O Cântico das Criaturas é uma das mais importantes poesias da história humana. O segredo de seu fascínio? Um coração totalmente carregado pelo encontro com Cristo, capaz de descobrir, em toda a criação, os sinais do grande Amor que criou todas as coisas.
Há 800 anos, em 1224, São Francisco de Assis tinha cerca de 42 ou 43 anos de idade. Sua ordem religiosa dos Frades Menores crescia rapidamente, atraindo novos membros e apoiadores. Um ano antes, a regra de vida da sua comunidade havia sido aprovada pelo Papa Honório III, confirmando sua legitimidade e seu rumo. Naquele ano, contudo, enquanto estava no Monte della Verna, recebeu os estigmas, sinais da Paixão de Cristo, que representaram um momento crucial na sua experiência espiritual. Iniciou-se um período de maior introspecção e sofrimento físico, que se intensificou nos anos seguintes, até sua morte, em 1226.
Nesse contexto, Francisco compôs o “Cântico das Criaturas”, o conhecido hino de louvor a Deus pela beleza da criação, que é considerado uma das primeiras obras da literatura em língua italiana e é provavelmente a poesia católica mais conhecida em nossos tempos. Como o poeta italiano Davide Rondoni, presidente da Comissão Nacional do VIII Centenário da morte de São Francisco de Assis, observa, o Santo, em um momento em que perdia as forças e a própria vida, não está preocupado em deixar um pensamento teológico ou uma norma, mas sim em fazer um poema, um texto que combina o louvor ao Criador com o louvor às criaturas. Ele o dita aos seus seguidores para que o cantem, levem consigo e o ofereçam a si mesmos e ao mundo.
O Cântico retoma uma vertente mística presente nos grandes Padres dos primeiros séculos, mas que muitas vezes pareceu submersa no pensamento católico mais recente: a mística do maravilhamento despertado por toda a grandiosidade e beleza da criação – uma mística “cósmica”, que provoca humildade, gratidão e fraternidade. Não se pode negar que o fascínio suscitado pelo movimento ecológico em nossos tempos, bem como a busca pelo lazer em contato com a natureza, seja nas praias, seja nos campos ou seja nas montanhas, nos mostram como esta mística do maravilhamento diante da criação está profundamente enraizada no coração humano, e corresponde profundamente ao nosso ser.

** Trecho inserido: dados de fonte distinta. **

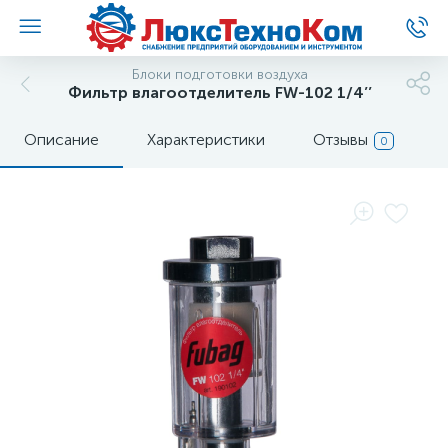
Блоки подготовки воздуха
Фильтр влагоотделитель FW-102 1/4’’
Описание
Характеристики
Отзывы
0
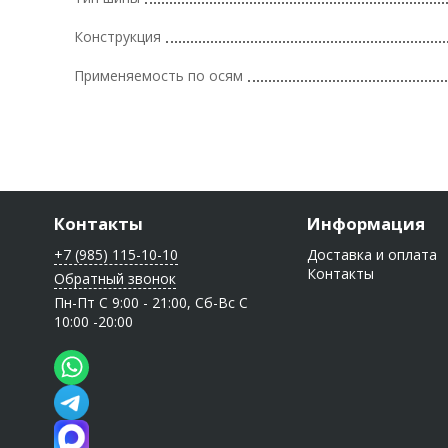
Конструкция
Применяемость по осям
Контакты
Информация
+7 (985) 115-10-10
Доставка и оплата
Контакты
Обратный звонок
Пн-Пт C 9:00 - 21:00, Сб-Вс С
10:00 -20:00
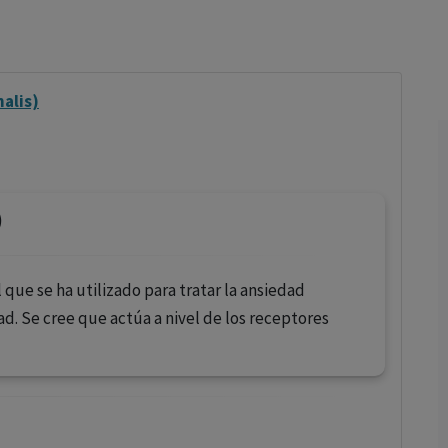
los profesionales facultados prescribir medicamentos y
decidir, en cada caso concreto, el tratamiento más adecuado
a las necesidades del paciente.
nalis)
)
que se ha utilizado para tratar la ansiedad
. Se cree que actúa a nivel de los receptores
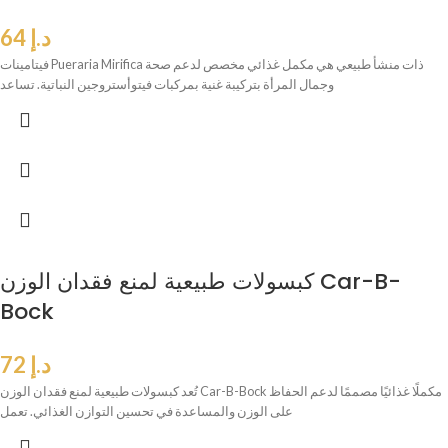
د.إ
64
فيتامينات Pueraria Mirifica ذات منشأ طبيعي هي مكمل غذائي مخصص لدعم صحة
وجمال المرأة بتركيبة غنية بمركبات فيتوأستروجين النباتية. تساعد
كبسولات طبيعية لمنع فقدان الوزن Car-B-
Bock
د.إ
72
تُعد كبسولات طبيعية لمنع فقدان الوزن Car-B-Bock مكملًا غذائيًا مصممًا لدعم الحفاظ
على الوزن والمساعدة في تحسين التوازن الغذائي. تعمل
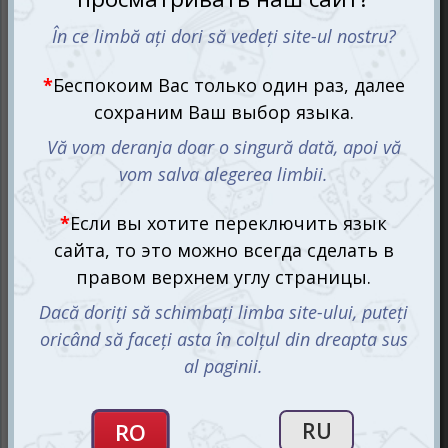
Как трепетно всегда проходит подготовка к отпуску…
Теряешься в мыслях и предложениях куда поехать, где
остановиться на дольше, куда только заглянуть, а
откуда и памятных вещиц прихватить. Конечно, за один
сезон у вас не получится объехать весь мир, но отпуск
снова будет в следующем году и важно тщательно
подготовиться к нему заранее. Однако можно и не
дожидаться его, а проводить чуть ли не каждый уик-энд
в новой стране. Поможет вам в этом специальная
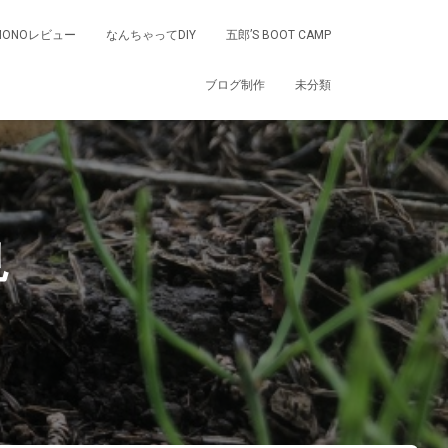
MONOレビュー
なんちゃってDIY
五郎’S BOOT CAMP
ブログ制作
未分類
見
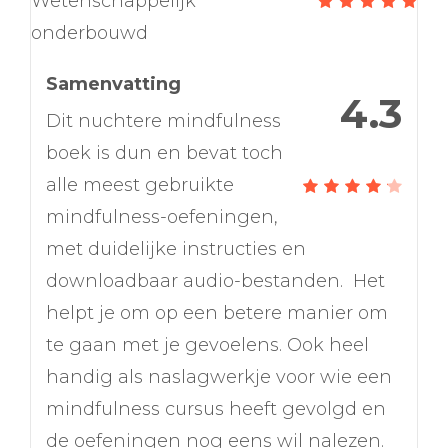
Wetenschappelijk
onderbouwd
Samenvatting
4.3
Dit nuchtere mindfulness
boek is dun en bevat toch
alle meest gebruikte
mindfulness-oefeningen,
met duidelijke instructies en
downloadbaar audio-bestanden. Het
helpt je om op een betere manier om
te gaan met je gevoelens. Ook heel
handig als naslagwerkje voor wie een
mindfulness cursus heeft gevolgd en
de oefeningen nog eens wil nalezen.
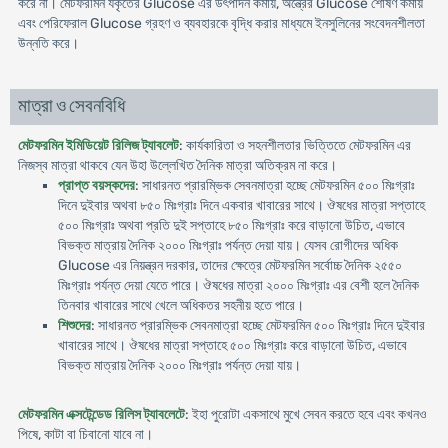
করে না। মেটফরমিন যকৃতের Glucose এর উৎপাদন কমায়, অন্ত্রের Glucose শোষণ কমায়
এবং পেরিফেরাল Glucose গ্রহণ ও ব্যবহারকে বৃদ্ধি করার মাধ্যমে ইনসুলিনের সংবেদনশীলতা
উন্নতি করে।
মাত্রা ও সেবনবিধি
মেটফরমিন ইমিডিয়েট রিলিজ ট্যাবলেট
: কার্যকারিতা ও সহনশীলতার ভিত্তিতে মেটফরমিন এর
নিজস্ব মাত্রা থাকবে যেন উহা উল্লে­খিত দৈনিক মাত্রা অতিক্রম না করে।
প্রাপ্ত বয়স্কদের
: সাধারনত প্রারম্ভিক সেবনমাত্রা হচ্ছে মেটফরমিন ৫০০ মিঃগ্রাঃ
দিনে দুইবার অথবা ৮৫০ মিঃগ্রাঃ দিনে একবার খাবারের সাথে। ঔষধের মাত্রা সপ্তাহে
৫০০ মিঃগ্রাঃ অথবা প্রতি দুই সপ্তাহে ৮৫০ মিঃগ্রাঃ করে বাড়ানো উচিত, এভাবে
বিভক্ত মাত্রায় দৈনিক ২০০০ মিঃগ্রাঃ পর্যন্ত দেয়া যায়। যেসব রোগীদের অধিক
Glucose এর নিয়ন্ত্রন দরকার, তাদের ক্ষেত্রে মেটফরমিন সর্বোচ্চ দৈনিক ২৫৫০
মিঃগ্রাঃ পর্যন্ত দেয়া যেতে পারে। ঔষধের মাত্রা ২০০০ মিঃগ্রাঃ এর বেশী হলে দৈনিক
তিনবার খাবারের সাথে খেলে অধিকতর সহনীয় হতে পারে।
শিশুদের
: সাধারনত প্রারম্ভিক সেবনমাত্রা হচ্ছে মেটফরমিন ৫০০ মিঃগ্রাঃ দিনে দুইবার
খাবারের সাথে। ঔষধের মাত্রা সপ্তাহে ৫০০ মিঃগ্রাঃ করে বাড়ানো উচিত, এভাবে
বিভক্ত মাত্রায় দৈনিক ২০০০ মিঃগ্রাঃ পর্যন্ত দেয়া যায়।
মেটফরমিন এক্সটেন্ডেড রিলিস ট্যাবলেটে
: ইহা পুরোটা একসাথে মুখে সেবন করতে হবে এবং কখনও
পিষে, কাটা বা চিবানো যাবে না।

Dante Alighieri, em “A Divina Comédia”, irá dizer que o comportamento de São Francisco de Assis só se torna compreensível se o vermos como um enamorado, um apaixonado. Ele é apaixonado pela Pobreza, que – antes dele – havia tido por esposo o próprio Cristo. É sob este ângulo que pode se compreender que um homem doente e debilitado cante a sublime beleza do Criador e de suas criaturas, não como exercício nostálgico para não se afastar de um bem perdido, mas como puro ato de maravilhamento, que não cessa mesmo no sofrimento. De fato, após cantar as belezas da criação, às quais chama de irmão e irmã, Francisco irá louvar a Deus pela enfermidade e pela morte.
O convite à fraternidade universal, o deslumbramento e a ternura que emanam dos versos de São Francisco muitas vezes levaram a uma interpretação leviana e edulcorada da mística franciscana. Esquece-se do profundo espírito de doação e sacrifício que marca a vida do Santo. Os versos finais, com seu enfrentamento maravilhado da própria morte, mostram que não se trata disso: existe aqui uma mística que reconhece a dor e o sofrimento, mas não procura esquecê-la ou evitá-la. Pelo contrário, vai ao seu encontro, confiante que também aí encontrará o abraço cheio de amor e ternura do seu grande Amado.
Assim, nos versos do Cântico das Criaturas, o humilde pobrezinho de Assis se mostra como esse personagem encantador e complexo que apaixona crentes e não crentes.